Alfonso Merlos
Macrofraude
¿Alguien puede sorprenderse ante la acción de una justicia a la que le extraña la legalidad de partidas presupuestarias dedicadas a joyerías, restaurantes, tiendas de deporte, balnearios, hoteles o floristerías? ¿Alguien puede considerarse una víctima ante la acción de unos investigadores cuyo celo ha sido excitado por la proliferación de contratos de 17.997,98 euros, a 2 euros y 2 céntimos del límite para no licitar concurso público? El señor Besteiro no sólo está en su derecho sino hasta en su obligación de defenderse. Primero, porque las fundadas acusaciones que pesan sobre su gestión son de lacerante gravedad. Segundo, porque su dimisión prueba que en absoluto se ha construido en los tribunales un caso con falta de fuste o rigor.
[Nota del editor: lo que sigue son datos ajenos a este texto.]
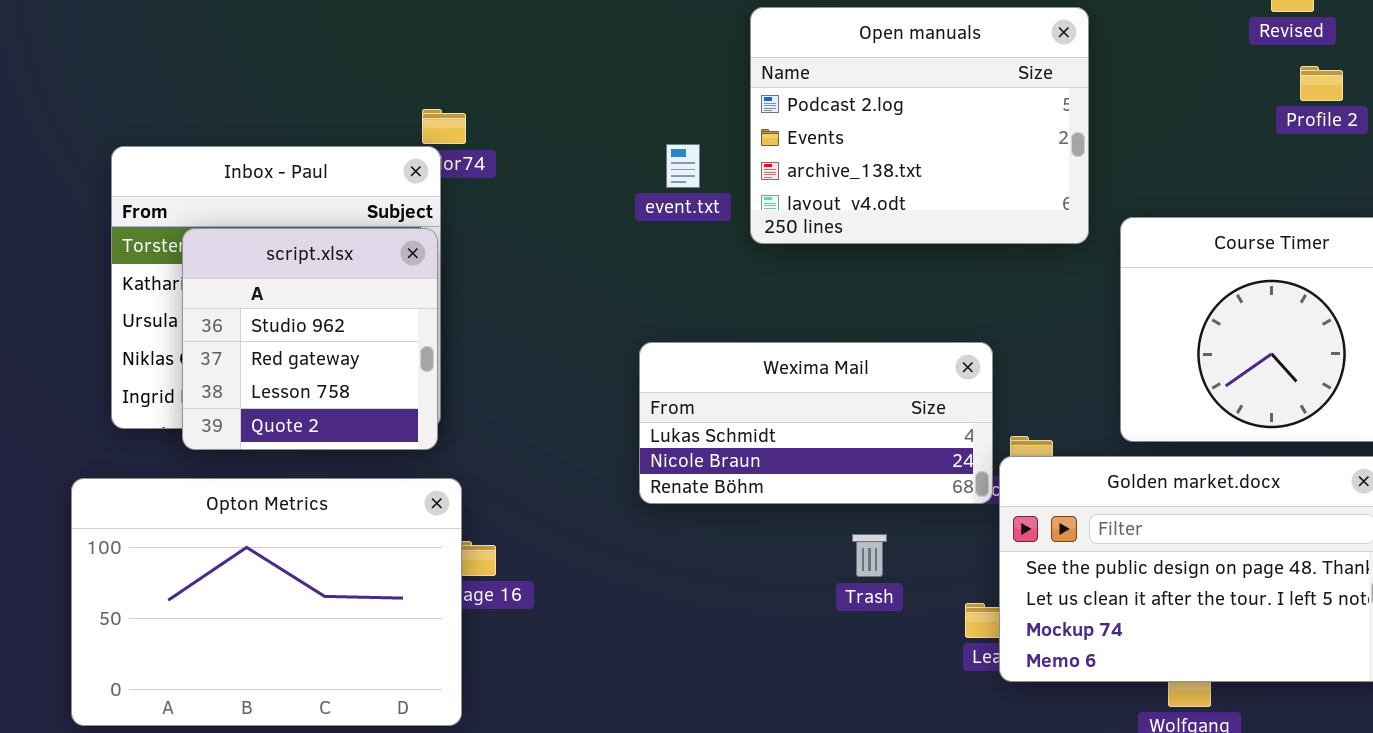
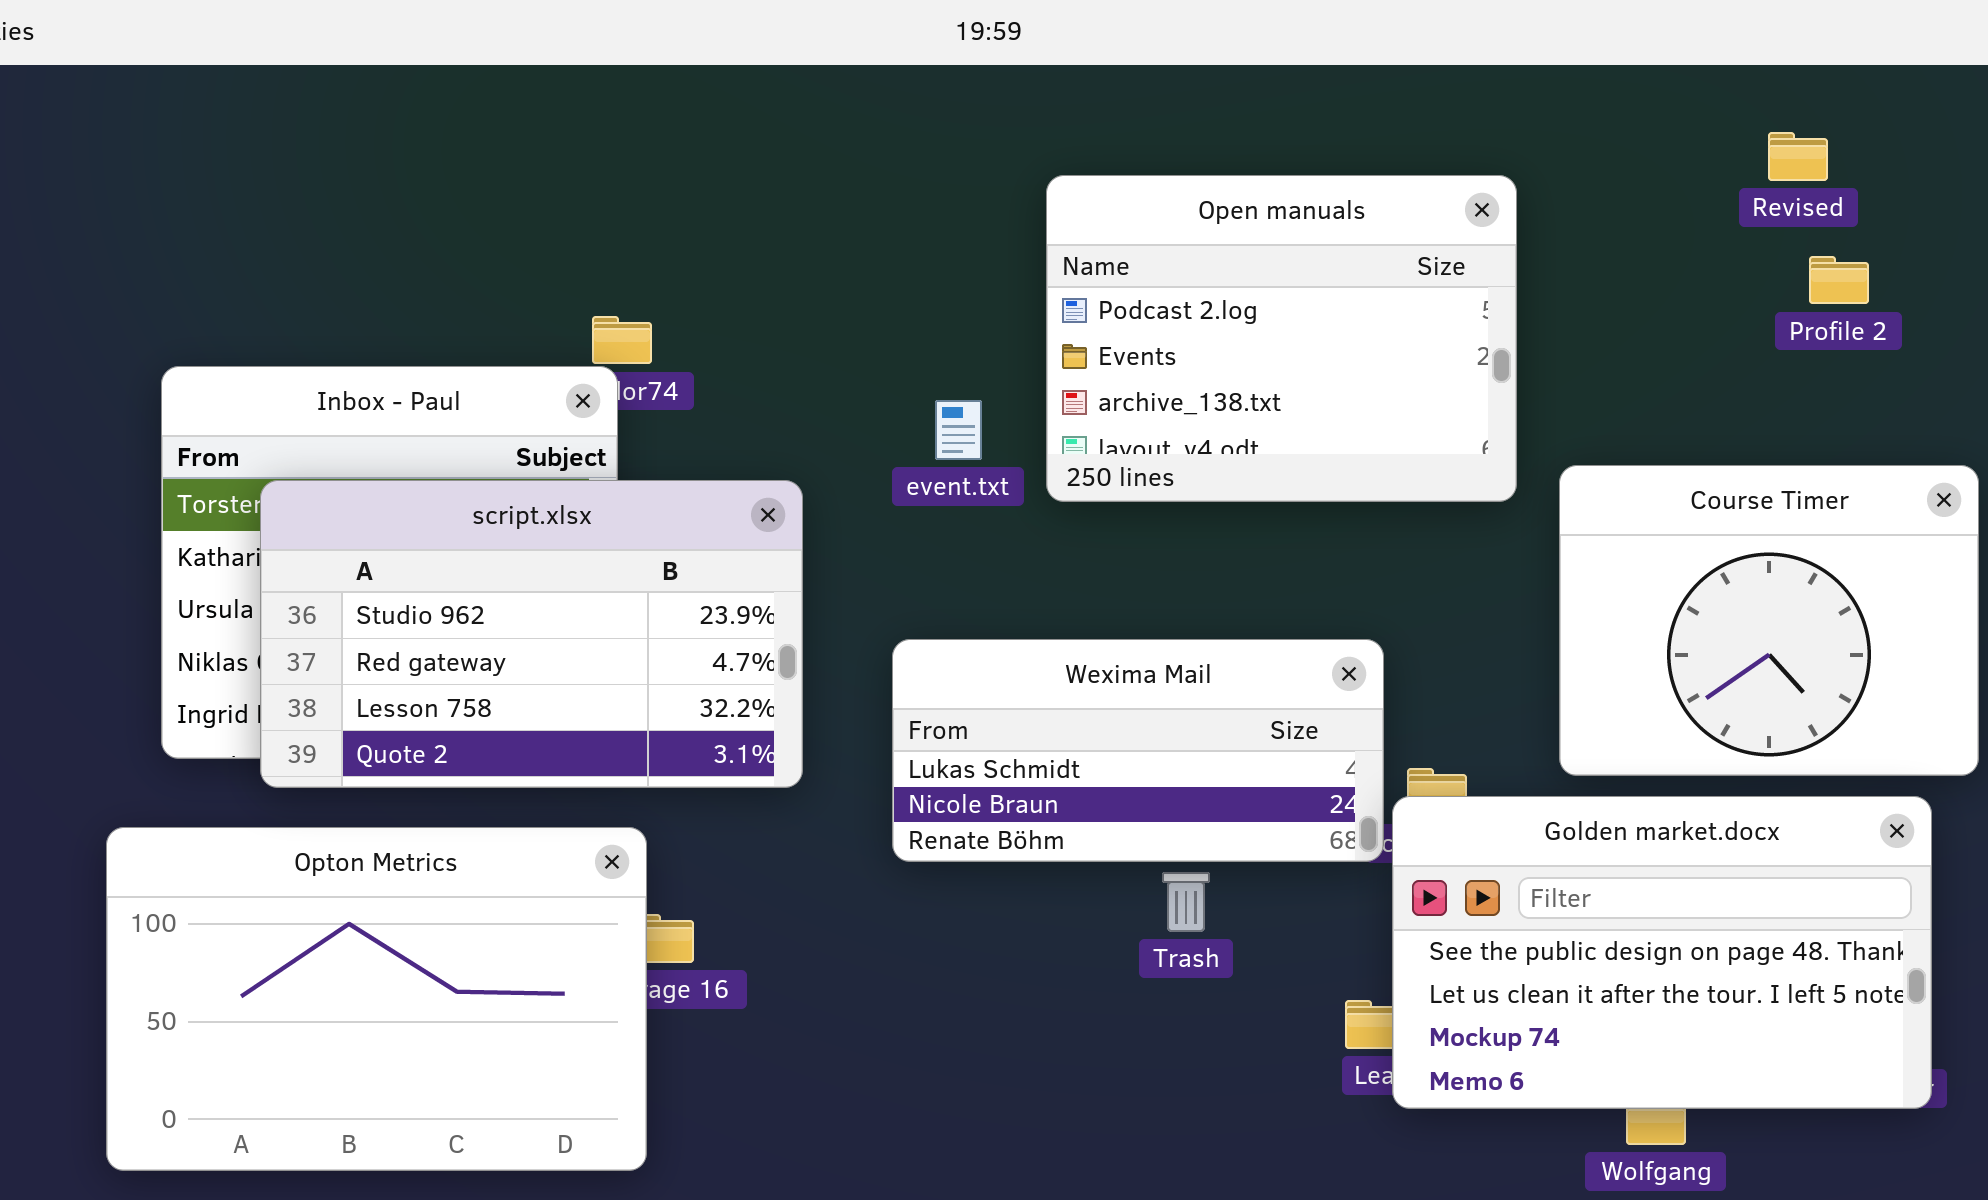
event.txt: [666,144,700,188] -> [935,400,982,460], moved
script.xlsx: [182,228,438,450] -> [260,480,803,788], resized
Trash: [852,534,887,577] -> [1162,872,1210,932], moved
Al contrario. Las decenas de microcontratos que firmó para construir, ladrillo a ladrillo, un presunto monumento al fraude han sido por desgracia moneda corriente en otras administraciones manchadas por el latrocinio: ya se sabe, la confabulación de personajes en el sector público y el privado a costa del pulverizado bolsillo del contribuyente. Estamos en el punto en el que Rajoy podría tachar de indecente a Pedro Sánchez por las actuaciones, aún por juzgar, de su buen amigo Besteiro. Pero hay formas y formas de encarar la corrupción. La del Partido Popular, en este escándalo que se agiganta a medida que conocemos escabrosos detalles, está pasando por confiar en el trabajo de los especialistas: los agentes competentes en delitos financieros y fiscales. La del PSOE, por desgracia, se está volcando en desacreditar la ardua labor de una juez para limitar el propio daño político y partidista. ¿Verdad que no hemos olvidado la artera campaña padecida por Mercedes Alaya por levantar el velo de los falsos ERES?